A full-page ad in The New York Times Sunday “Week In Review” section (May 7, 2000, page 7) displayed the diversity and breadth of teachers who represent American teachers' participation in movements for Abu-Jamal’s new trial. Over 600 signatories appeared in that ad, representing the Harvards, Stanfords, Princetons and Yales, but also the Community Colleges, the High Schools, also teachers in Elementary and Pre-School institutions, and many in alternative and experimental educational projects. Professional schools of law, medicine, ministry, social work, international relations, were all represented. Head liner academics for the ad in the New York Times were Toni Morrison (Princeton Univ.), Jonathan Kozol (teacher and noted author), Sonia Sanchez (Temple University and poet), Leslie Marmon Silko (Univ. of New Mexico, and Macarther Award-winning novelist), Cornel West (Princeton University), Noam Chomsky (M.I.T.), Angela Y. Davis (San Francisco St. Univ.), Howard Zinn (Boston University), Rudolfo Anaya (Univ. of New Mexico and novelist), Patricia J. Williams (Columbia University Law School), Manning Marable (Columbia University), and Frances Fox Piven (CUNY Graduate Center, NYC).
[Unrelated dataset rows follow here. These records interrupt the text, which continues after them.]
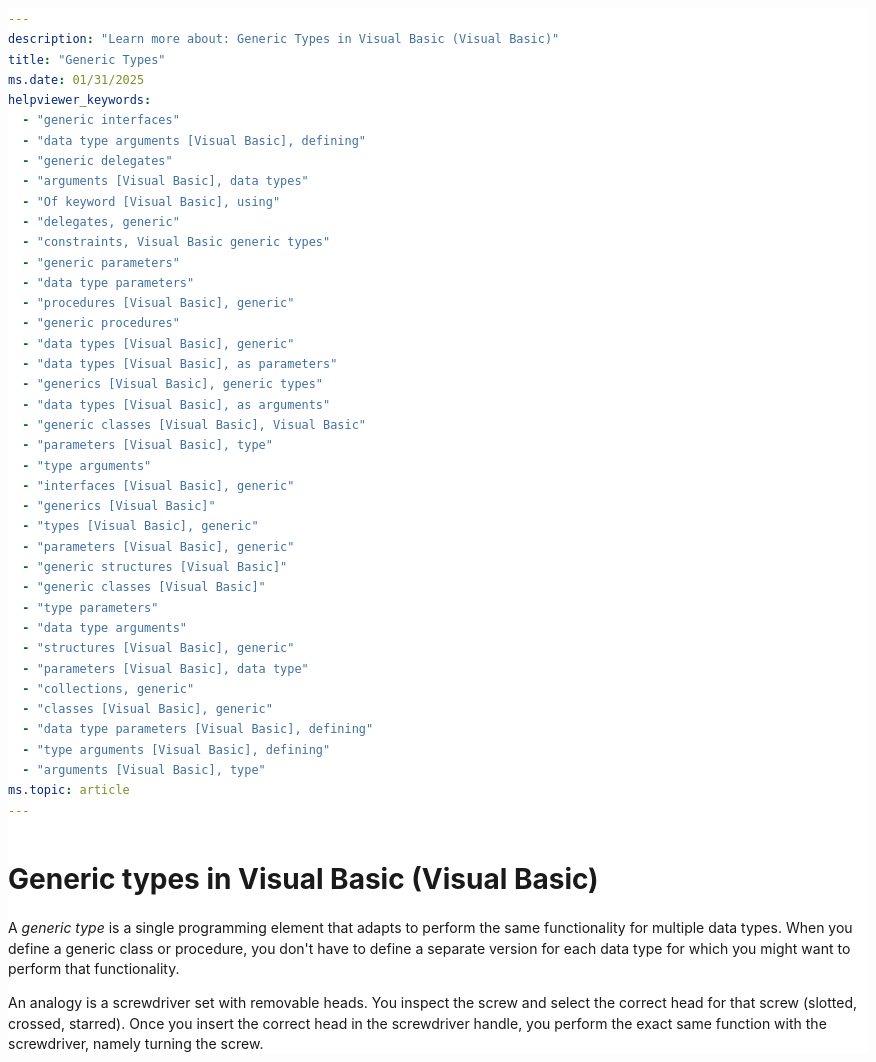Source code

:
 ```yaml
---
description: "Learn more about: Generic Types in Visual Basic (Visual Basic)"
title: "Generic Types"
ms.date: 01/31/2025
helpviewer_keywords: 
  - "generic interfaces"
  - "data type arguments [Visual Basic], defining"
  - "generic delegates"
  - "arguments [Visual Basic], data types"
  - "Of keyword [Visual Basic], using"
  - "delegates, generic"
  - "constraints, Visual Basic generic types"
  - "generic parameters"
  - "data type parameters"
  - "procedures [Visual Basic], generic"
  - "generic procedures"
  - "data types [Visual Basic], generic"
  - "data types [Visual Basic], as parameters"
  - "generics [Visual Basic], generic types"
  - "data types [Visual Basic], as arguments"
  - "generic classes [Visual Basic], Visual Basic"
  - "parameters [Visual Basic], type"
  - "type arguments"
  - "interfaces [Visual Basic], generic"
  - "generics [Visual Basic]"
  - "types [Visual Basic], generic"
  - "parameters [Visual Basic], generic"
  - "generic structures [Visual Basic]"
  - "generic classes [Visual Basic]"
  - "type parameters"
  - "data type arguments"
  - "structures [Visual Basic], generic"
  - "parameters [Visual Basic], data type"
  - "collections, generic"
  - "classes [Visual Basic], generic"
  - "data type parameters [Visual Basic], defining"
  - "type arguments [Visual Basic], defining"
  - "arguments [Visual Basic], type"
ms.topic: article
---
```

# Generic types in Visual Basic (Visual Basic)

A *generic type* is a single programming element that adapts to perform the same functionality for multiple data types. When you define a generic class or procedure, you don't have to define a separate version for each data type for which you might want to perform that functionality.

An analogy is a screwdriver set with removable heads. You inspect the screw and select the correct head for that screw (slotted, crossed, starred). Once you insert the correct head in the screwdriver handle, you perform the exact same function with the screwdriver, namely turning the screw.
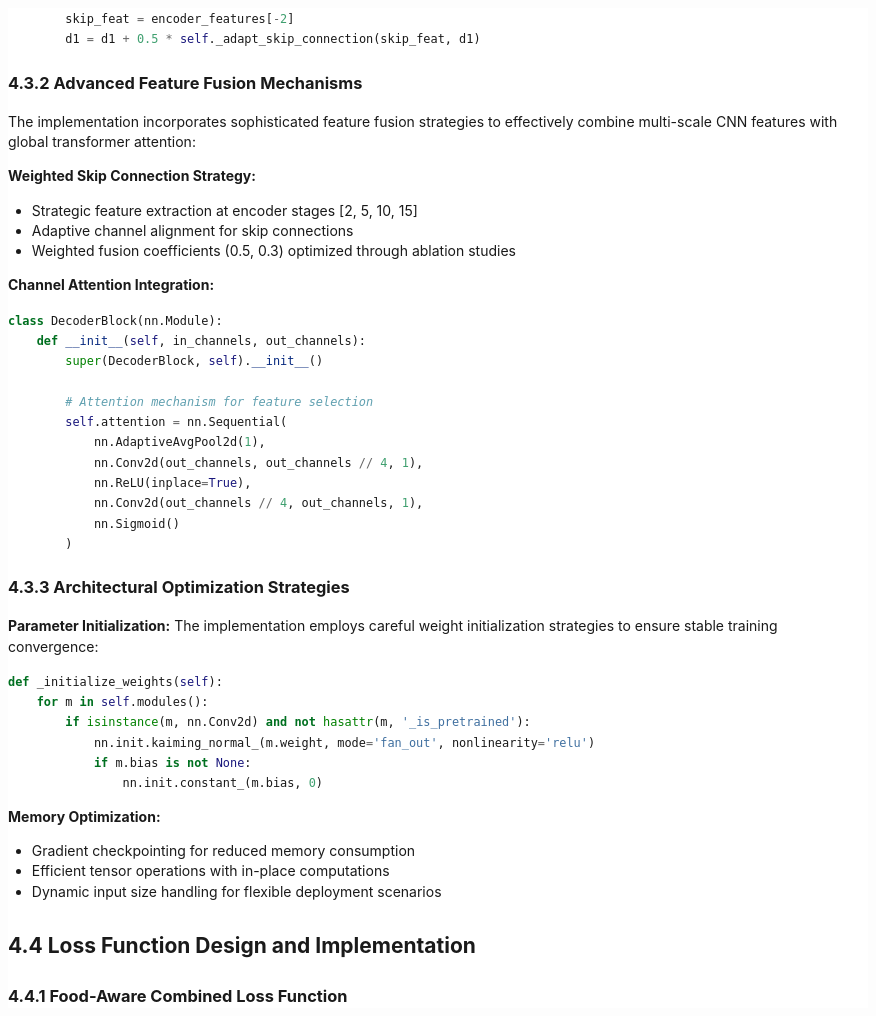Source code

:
 ```python
        skip_feat = encoder_features[-2]
        d1 = d1 + 0.5 * self._adapt_skip_connection(skip_feat, d1)
```

### 4.3.2 Advanced Feature Fusion Mechanisms

The implementation incorporates sophisticated feature fusion strategies to effectively combine multi-scale CNN features with global transformer attention:

**Weighted Skip Connection Strategy:**
- Strategic feature extraction at encoder stages [2, 5, 10, 15]
- Adaptive channel alignment for skip connections
- Weighted fusion coefficients (0.5, 0.3) optimized through ablation studies

**Channel Attention Integration:**
```python
class DecoderBlock(nn.Module):
    def __init__(self, in_channels, out_channels):
        super(DecoderBlock, self).__init__()
        
        # Attention mechanism for feature selection
        self.attention = nn.Sequential(
            nn.AdaptiveAvgPool2d(1),
            nn.Conv2d(out_channels, out_channels // 4, 1),
            nn.ReLU(inplace=True),
            nn.Conv2d(out_channels // 4, out_channels, 1),
            nn.Sigmoid()
        )
```

### 4.3.3 Architectural Optimization Strategies

**Parameter Initialization:**
The implementation employs careful weight initialization strategies to ensure stable training convergence:

```python
def _initialize_weights(self):
    for m in self.modules():
        if isinstance(m, nn.Conv2d) and not hasattr(m, '_is_pretrained'):
            nn.init.kaiming_normal_(m.weight, mode='fan_out', nonlinearity='relu')
            if m.bias is not None:
                nn.init.constant_(m.bias, 0)
```

**Memory Optimization:**
- Gradient checkpointing for reduced memory consumption
- Efficient tensor operations with in-place computations
- Dynamic input size handling for flexible deployment scenarios

## 4.4 Loss Function Design and Implementation

### 4.4.1 Food-Aware Combined Loss Function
As educators affirmed in that Times ad, although there are those of us who believe Mumia is innocent and should be freed now, and others who have no opinion about his innocence, we are all united in viewing Mumia's 1982 trial and conviction as a travesty of justice, and affirm that he must have a new trial.
Teachers and educators, across the country and world will continue to step forward and be counted by name. Since 1995, over 50 academics from Pennsylvania schools have participated in the EMAJ-led ad campaigns, including Temple University, the University of Pennsylvania, Drexel University, Bucknell University, Carnegie Mellon University, Carlow College, University of the Sciences (Philadelphia), Philadelphia Community College, Swarthmore College, Pennsylvania State, and the University of Pittsburgh.
Through EMAJ and the other organizations for Mumia, teachers, students and administrators seek to bring to Mumia's support, advocacy, perseverance, critical reasoning and dialogue. The educators’ public ads are notably different from the ads taken out by supporters of slain officer Daniel Faulkner, the policeman that Abu-Jamal was convicted of killing in a 1982 trial. The ads for Faulkner rarely feature citizens’ names. Even rarer, do the Faulkner web sites list widely-recognized voices of conscience or national leaders who actually advocate Mumia's execution. Educators who signed the ads were among those listed “for boycott” on the website of the Fraternal Order of Police, the largest police union in the United States. In spite of this pressure, EMAJ remains committed to holding both the moral and intellectual high ground in its advocacy for Abu-Jamal.